Mit der Aussicht auf eine weitere Abschwächung der Außenhandelsdynamik in den kommenden Monaten reduzieren sich auch die Chancen auf die seitens der chinesischen Regierung prophezeite nachhaltige Erholung des in diesem Jahr vor allem von Corona-Restriktionen gebremsten Wirtschaftswachstums. Im dritten Quartal kam es zwar zu einem etwas höheren Anstieg des Bruttoinlandsprodukts (BIP) als erwartet von 3,9%, die jüngsten Einkaufsmanagerindizes für Chinas Industrie- und Dienstleistungssektor und nun auch die Außenhandelsdaten lassen jedoch darauf schließen, dass die Wirtschaft im vierten Quartal wieder an Schwung einzubüßen droht.

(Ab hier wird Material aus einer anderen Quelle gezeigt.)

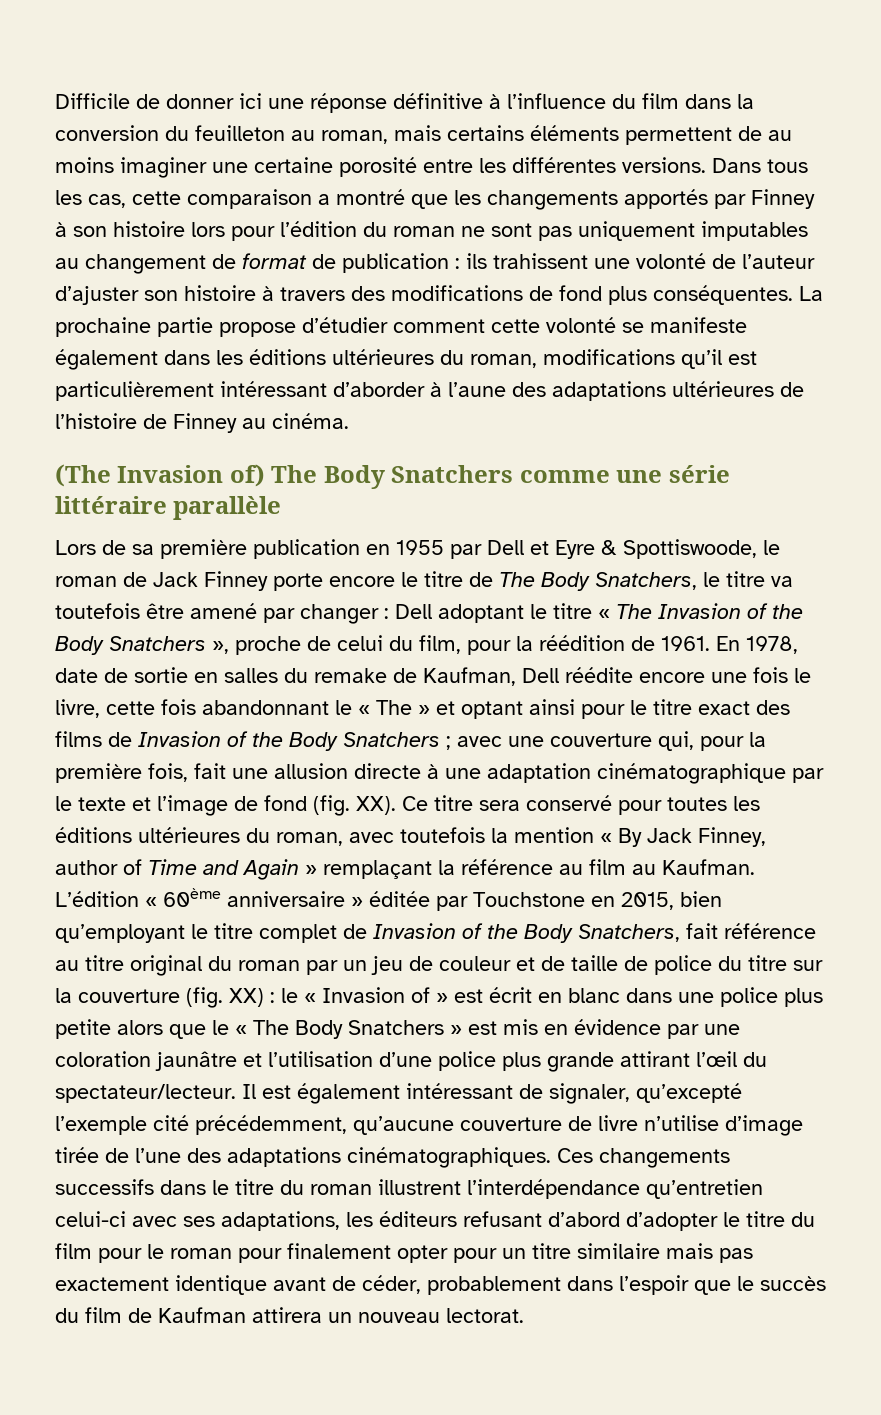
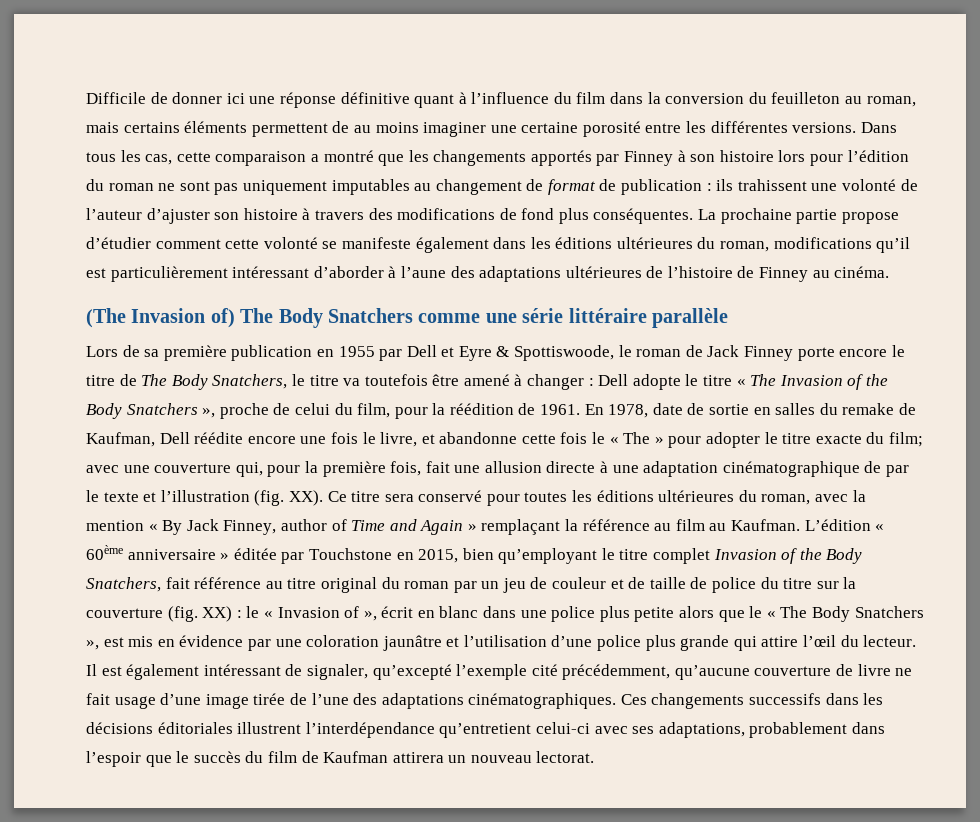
(483, 101) none -> [414,94,455,108] quant
[263,608,295,623] par -> [514,374,523,386] à
[438,604,524,623] adoptant -> [632,374,681,390] adopte
(100, 708) none -> [421,432,518,444] et abandonne
[202,700,329,715] abandonnant -> (588, 438) none
[436,699,790,719] [55,731,451,751] et optant ainsi pour le titre exact des films de Invasion of the Body Snatchers ; -> [668,432,923,448] pour adopter le titre exacte du film;
(786, 773) none -> [864,461,882,473] de
[157,795,307,816] l’image de fond -> [160,490,250,502] l’illustration
[400,827,485,843] toutefois -> (849, 498) none
[343,924,367,939] de -> (711, 556) none
[436,989,483,1003] » est -> [363,611,377,621] »,
[450,1025,462,1035] » -> [86,640,99,650] »,
[620,1051,690,1067] attirant -> [733,636,799,651] qui attire
[55,1084,236,1103] spectateur/lecteur. -> [863,635,917,647] lecteur.
[644,1115,803,1136] n’utilise d’image -> [895,668,913,676] [86,693,249,709] ne fait usage d’une image
[212,1179,372,1195] le titre du roman -> [863,693,884,705] [86,722,233,734] les décisions éditoriales
[646,1179,763,1199] qu’entretien -> [439,723,532,738] qu’entretient
[346,1211,815,1231] [55,1243,753,1263] [55,1275,421,1295] les éditeurs refusant d’abord d’adopter le titre du film pour le roman pour finalement opter pour un titre similaire mais pas exactement identique avant de céder, -> (745, 730) none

Ein wesentlicher Faktor scheinen dabei wieder anziehende Corona-Restriktionsmaßnahmen zu sein, die in einer ganzen Reihe von chinesischen Großstädten und Industriezentren, darunter Guangzhou, Wuhan und Zhengzhou, zuletzt zu partiellen Lockdowns geführt haben. Am Wochenende hatte sich Chinas Gesundheitsministerium erneut da­zu bekannt, „unbeirrt“ an der Null-Covid-Strategie und entsprechenden Mobilitätsrestriktionen festzuhalten. Gleichzeitig wurden eine Reihe von Messen und Großveranstaltungen abgesagt, darunter auch die für Novembermitte geplante internationale Automesse in Guangzhou.